By then, local people had become very appreciative of their Civil War heroes, and after the war (starting in 1869), many annual Decoration Day events were held at Oakwood, which drew thousands of people.
Another hero is Rev.
Milton Haney, who was the minister of the Bushnell Methodist-Episcopal Church in 1861, when the war broke out, and he helped to form Company F of the 55th Illinois Infantry Regiment. He was first a captain, but he soon became the regiment’s chaplain. As Rollene Storms and Peggy Hood point out in their history of Bushnell, at the Battle of Atlanta in 1864, when his unit was in danger, the normally noncombatant chaplain “picked up a rifle, rallied a small contingent of men, and with gallant effort counterattacked [the Confederates] and held the position until reinforcements arrived.” Then he ministered to both Union and Confederate casualties.



In 1896 he was awarded the Congressional Medal of Honor.
Another notable war veteran is locally more well-known today: C. V.
Chandler. Born and raised in Macomb, he was a lieutenant in the 78th Infantry, who was wounded at Chickamauga. And after the war he became Macomb’s wealthiest, businessman as well as a renowned community activist.
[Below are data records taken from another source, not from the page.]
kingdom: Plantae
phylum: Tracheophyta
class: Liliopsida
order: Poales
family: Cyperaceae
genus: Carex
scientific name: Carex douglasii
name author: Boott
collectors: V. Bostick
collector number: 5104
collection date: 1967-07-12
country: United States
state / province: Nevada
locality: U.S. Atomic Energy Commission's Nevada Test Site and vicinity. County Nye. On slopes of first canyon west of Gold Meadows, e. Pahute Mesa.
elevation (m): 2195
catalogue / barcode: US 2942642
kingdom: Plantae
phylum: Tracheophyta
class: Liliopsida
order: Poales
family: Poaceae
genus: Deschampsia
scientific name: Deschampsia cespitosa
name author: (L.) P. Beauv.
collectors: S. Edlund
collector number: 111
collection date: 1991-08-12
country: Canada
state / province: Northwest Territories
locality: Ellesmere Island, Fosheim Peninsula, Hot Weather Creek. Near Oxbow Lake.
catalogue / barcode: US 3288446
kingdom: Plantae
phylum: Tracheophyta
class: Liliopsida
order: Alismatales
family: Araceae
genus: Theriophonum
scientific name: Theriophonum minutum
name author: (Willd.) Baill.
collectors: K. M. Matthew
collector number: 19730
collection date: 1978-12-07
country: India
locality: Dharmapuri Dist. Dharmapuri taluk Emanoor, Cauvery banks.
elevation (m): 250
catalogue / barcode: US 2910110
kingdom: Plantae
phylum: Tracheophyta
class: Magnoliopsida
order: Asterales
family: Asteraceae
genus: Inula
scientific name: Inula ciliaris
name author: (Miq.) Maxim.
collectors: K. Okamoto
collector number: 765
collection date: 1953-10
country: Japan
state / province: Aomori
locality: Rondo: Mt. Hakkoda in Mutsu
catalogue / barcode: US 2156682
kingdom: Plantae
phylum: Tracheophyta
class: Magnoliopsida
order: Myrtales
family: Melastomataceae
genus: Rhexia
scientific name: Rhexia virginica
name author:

He not only led various civic groups but erected the Civil War soldiers’ memorial in Chandler Park during 1899 and was a noted leader in Macomb’s huge Decoration Day event, set at Oakwood Cemetery, where so many Civil War soldiers were buried.
Another Civil War veteran with a huge impact was W. H. Hainline. Raised in rural McDonough County, he served in the 16th Regiment, was captured near Atlanta, and spent a few months at notorious Andersonville Prison Camp. Released through a prisoner exchange, he later fought in Sherman’s famous march through Georgia. During that effort his beloved older brother, George, who was a captain in the same regiment, was killed at Bentonville— and buried in a mass grave on the battlefield.
That had a deep impact on Hainline, who later became the owner and editor of the Macomb Journal. In that role he had an influence on the town, county, and region. Among other things, he wrote more articles about the Civil War than any other figure in the region’s history—including some vivid memoirs. Also, he was a noted leader of Macomb’s huge annual Memorial Day event, during the late 19th and early 20th centuries.
What all of this, and so much else, reveals is that the Civil War (and its causes) had an enormous impact in McDonough County. And because of our past experience in that turbulent era, and the many ways in which the conflict influenced our county, the Civil War heritage here should be emphasized far more than it has been in recent generations.